_TASK PROMPT_
Locate each line in the records containing the string "Blüm" and copy those lines in full.

Extracted data entries:
— Begin —
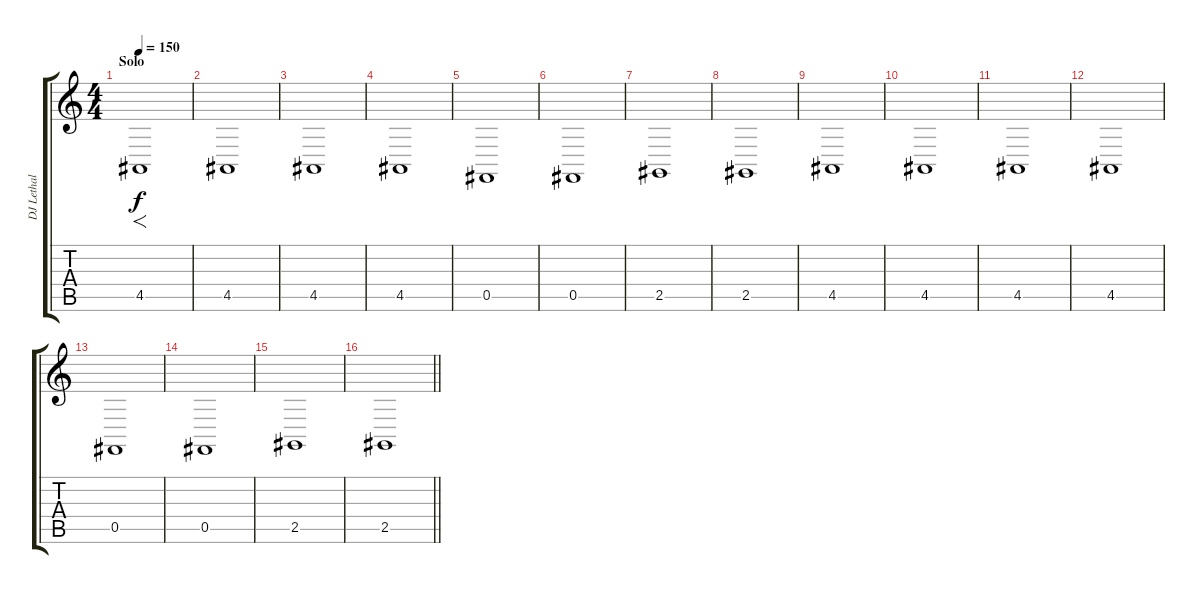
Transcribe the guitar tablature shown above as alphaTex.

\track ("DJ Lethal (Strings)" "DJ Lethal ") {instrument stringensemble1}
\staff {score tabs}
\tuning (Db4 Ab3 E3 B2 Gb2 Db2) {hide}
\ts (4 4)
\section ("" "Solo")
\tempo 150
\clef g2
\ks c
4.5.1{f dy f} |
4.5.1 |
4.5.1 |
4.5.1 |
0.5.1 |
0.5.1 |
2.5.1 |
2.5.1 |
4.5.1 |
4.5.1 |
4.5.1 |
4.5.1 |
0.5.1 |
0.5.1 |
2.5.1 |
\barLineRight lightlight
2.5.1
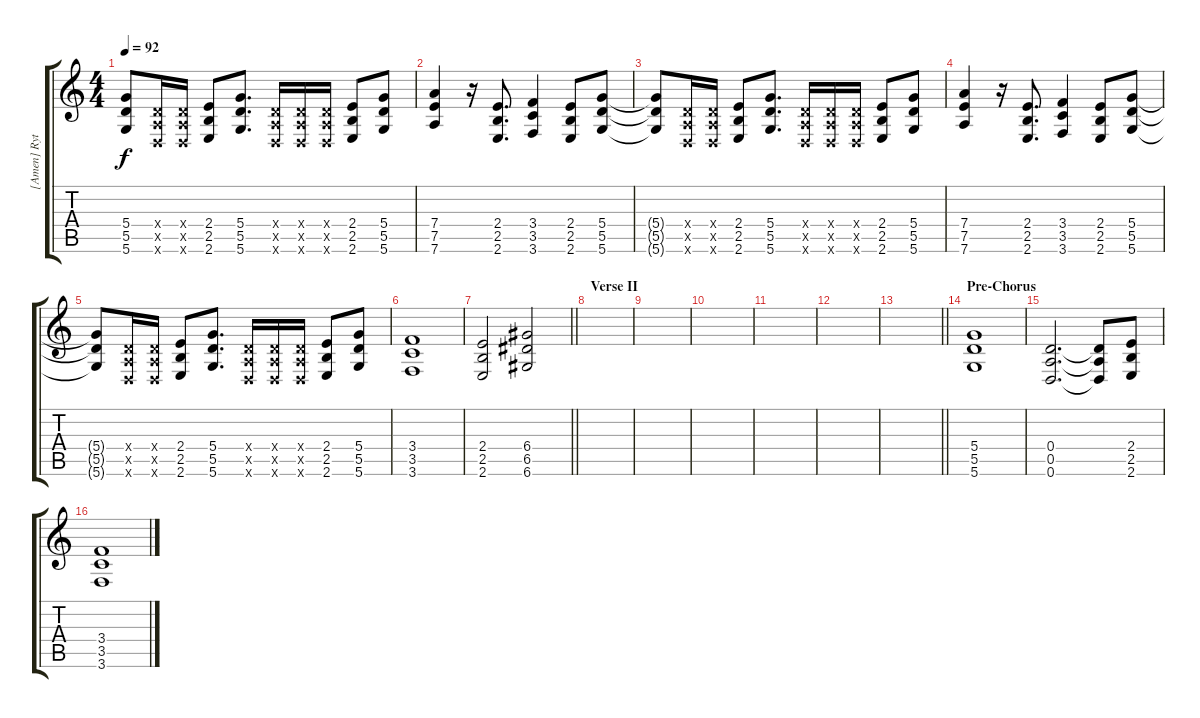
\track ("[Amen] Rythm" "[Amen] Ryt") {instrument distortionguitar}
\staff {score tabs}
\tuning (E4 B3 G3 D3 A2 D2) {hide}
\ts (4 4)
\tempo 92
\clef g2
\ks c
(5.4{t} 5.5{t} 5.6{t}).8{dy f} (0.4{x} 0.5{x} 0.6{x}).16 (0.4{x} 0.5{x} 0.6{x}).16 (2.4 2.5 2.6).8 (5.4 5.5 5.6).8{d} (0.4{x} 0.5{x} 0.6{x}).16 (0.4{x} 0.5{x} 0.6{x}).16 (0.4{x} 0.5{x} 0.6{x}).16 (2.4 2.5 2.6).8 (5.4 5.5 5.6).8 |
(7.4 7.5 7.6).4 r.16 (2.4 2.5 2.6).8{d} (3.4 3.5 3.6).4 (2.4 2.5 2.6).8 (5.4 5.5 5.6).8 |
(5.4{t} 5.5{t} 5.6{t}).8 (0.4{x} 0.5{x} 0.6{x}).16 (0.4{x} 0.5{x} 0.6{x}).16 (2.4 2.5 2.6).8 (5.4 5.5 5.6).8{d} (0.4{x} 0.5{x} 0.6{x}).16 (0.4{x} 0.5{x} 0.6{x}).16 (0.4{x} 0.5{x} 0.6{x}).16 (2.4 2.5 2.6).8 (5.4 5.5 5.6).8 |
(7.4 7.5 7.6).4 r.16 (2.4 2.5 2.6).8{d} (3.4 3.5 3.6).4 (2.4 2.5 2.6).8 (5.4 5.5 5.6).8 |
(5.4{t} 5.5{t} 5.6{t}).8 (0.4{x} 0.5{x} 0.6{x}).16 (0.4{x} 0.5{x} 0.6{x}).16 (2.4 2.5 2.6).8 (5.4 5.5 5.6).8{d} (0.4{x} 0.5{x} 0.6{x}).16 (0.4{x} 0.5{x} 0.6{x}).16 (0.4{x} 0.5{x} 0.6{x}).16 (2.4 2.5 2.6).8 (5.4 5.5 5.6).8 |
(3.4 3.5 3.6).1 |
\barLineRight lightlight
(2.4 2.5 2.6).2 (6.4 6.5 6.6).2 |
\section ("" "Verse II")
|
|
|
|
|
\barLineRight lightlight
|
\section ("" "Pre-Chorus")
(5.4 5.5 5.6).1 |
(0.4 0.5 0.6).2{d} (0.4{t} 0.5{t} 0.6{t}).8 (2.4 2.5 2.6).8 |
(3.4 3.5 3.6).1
— End —
— Begin —
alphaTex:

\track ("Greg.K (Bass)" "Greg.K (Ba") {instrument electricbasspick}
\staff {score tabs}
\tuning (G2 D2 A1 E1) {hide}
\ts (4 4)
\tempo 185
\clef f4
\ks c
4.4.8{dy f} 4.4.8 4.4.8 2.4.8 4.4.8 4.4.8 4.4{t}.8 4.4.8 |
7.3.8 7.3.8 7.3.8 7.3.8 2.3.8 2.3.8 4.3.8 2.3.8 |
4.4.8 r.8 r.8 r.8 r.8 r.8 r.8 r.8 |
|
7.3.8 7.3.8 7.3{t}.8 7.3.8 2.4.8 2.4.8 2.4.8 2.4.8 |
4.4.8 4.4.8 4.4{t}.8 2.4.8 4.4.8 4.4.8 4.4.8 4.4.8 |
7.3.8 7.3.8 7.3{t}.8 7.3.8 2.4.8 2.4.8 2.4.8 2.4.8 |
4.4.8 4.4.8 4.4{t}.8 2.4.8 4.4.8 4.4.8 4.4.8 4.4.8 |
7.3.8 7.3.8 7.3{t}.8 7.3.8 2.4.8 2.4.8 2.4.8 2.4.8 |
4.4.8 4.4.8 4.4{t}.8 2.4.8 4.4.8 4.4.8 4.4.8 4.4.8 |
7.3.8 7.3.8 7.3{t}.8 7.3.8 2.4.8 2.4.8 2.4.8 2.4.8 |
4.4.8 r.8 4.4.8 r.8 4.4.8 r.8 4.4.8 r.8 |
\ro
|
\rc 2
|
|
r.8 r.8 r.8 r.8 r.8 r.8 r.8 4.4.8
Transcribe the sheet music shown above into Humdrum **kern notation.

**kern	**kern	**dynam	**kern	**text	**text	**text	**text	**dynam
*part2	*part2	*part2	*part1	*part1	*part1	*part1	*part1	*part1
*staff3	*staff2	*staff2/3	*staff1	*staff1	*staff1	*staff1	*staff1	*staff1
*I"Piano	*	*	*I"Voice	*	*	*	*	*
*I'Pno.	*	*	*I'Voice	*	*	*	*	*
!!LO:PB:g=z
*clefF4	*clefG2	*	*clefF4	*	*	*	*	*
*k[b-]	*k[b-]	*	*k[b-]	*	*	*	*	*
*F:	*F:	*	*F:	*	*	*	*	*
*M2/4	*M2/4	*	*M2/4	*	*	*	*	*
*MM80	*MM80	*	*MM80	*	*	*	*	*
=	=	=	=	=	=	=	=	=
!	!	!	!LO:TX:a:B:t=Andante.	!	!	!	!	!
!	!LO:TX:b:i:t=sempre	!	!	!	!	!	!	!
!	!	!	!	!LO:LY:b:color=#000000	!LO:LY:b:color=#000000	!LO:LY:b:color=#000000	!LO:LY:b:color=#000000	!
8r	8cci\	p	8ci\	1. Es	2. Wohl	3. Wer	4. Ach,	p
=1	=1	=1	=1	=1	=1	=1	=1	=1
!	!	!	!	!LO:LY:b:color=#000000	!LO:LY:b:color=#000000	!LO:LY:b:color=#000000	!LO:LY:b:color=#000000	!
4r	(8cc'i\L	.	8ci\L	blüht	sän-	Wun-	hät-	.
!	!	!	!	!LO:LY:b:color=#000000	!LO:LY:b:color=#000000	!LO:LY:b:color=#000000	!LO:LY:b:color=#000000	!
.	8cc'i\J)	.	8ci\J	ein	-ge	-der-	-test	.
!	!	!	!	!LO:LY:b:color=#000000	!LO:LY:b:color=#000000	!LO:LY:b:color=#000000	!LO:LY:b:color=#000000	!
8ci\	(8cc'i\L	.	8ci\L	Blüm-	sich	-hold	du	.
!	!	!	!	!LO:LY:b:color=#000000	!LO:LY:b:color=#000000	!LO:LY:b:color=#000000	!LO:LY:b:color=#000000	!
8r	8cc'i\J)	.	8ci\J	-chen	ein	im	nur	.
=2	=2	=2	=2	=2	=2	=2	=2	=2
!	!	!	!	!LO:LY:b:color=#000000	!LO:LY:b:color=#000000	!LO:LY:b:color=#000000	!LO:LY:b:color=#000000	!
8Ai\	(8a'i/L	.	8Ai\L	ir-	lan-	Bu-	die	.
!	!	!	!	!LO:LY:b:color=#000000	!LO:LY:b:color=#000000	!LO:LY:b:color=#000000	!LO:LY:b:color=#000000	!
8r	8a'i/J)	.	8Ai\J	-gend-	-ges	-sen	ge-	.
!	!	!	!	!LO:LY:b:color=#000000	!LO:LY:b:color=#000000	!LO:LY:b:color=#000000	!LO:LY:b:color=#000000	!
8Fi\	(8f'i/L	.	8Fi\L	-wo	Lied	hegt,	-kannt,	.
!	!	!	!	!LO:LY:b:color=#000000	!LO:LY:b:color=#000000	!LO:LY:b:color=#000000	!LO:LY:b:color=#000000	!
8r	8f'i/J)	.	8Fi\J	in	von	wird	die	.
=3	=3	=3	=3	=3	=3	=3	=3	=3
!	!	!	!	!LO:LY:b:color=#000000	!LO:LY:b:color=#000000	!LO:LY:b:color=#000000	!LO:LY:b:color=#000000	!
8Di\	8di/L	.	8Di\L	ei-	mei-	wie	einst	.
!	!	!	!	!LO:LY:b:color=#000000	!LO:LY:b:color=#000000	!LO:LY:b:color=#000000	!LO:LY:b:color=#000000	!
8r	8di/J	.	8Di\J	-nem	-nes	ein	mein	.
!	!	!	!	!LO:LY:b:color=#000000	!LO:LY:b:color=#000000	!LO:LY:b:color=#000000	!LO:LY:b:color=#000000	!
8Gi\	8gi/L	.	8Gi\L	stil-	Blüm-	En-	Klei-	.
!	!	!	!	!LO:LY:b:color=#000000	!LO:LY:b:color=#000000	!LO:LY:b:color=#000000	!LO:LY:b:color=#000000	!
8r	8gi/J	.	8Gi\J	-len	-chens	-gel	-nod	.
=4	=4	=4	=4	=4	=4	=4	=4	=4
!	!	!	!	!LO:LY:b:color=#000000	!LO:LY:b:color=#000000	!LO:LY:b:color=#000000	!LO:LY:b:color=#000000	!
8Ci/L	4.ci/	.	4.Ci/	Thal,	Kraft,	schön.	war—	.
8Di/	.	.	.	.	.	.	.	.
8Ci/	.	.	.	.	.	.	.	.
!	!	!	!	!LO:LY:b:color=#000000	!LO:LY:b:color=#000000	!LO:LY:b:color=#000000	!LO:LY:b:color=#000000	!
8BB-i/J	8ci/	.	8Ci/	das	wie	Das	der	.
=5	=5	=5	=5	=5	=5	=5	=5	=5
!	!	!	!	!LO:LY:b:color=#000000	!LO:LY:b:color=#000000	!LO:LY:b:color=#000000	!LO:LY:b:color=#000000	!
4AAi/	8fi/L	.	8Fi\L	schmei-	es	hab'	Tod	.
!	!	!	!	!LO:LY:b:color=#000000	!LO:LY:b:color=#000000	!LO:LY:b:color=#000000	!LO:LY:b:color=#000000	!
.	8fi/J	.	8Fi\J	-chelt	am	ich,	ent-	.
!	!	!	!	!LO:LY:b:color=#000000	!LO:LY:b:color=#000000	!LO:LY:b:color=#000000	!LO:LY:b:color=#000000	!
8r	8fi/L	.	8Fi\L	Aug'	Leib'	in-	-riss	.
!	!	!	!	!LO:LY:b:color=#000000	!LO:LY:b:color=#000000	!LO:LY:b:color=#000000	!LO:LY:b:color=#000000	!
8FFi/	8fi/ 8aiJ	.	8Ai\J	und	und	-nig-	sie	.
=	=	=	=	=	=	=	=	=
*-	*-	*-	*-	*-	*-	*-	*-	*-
— End —
_RESPONSE_
8ci\	(8cc'i\L	.	8ci\L	Blüm-	sich	-hold	du	.
8Gi\	8gi/L	.	8Gi\L	stil-	Blüm-	En-	Klei-	.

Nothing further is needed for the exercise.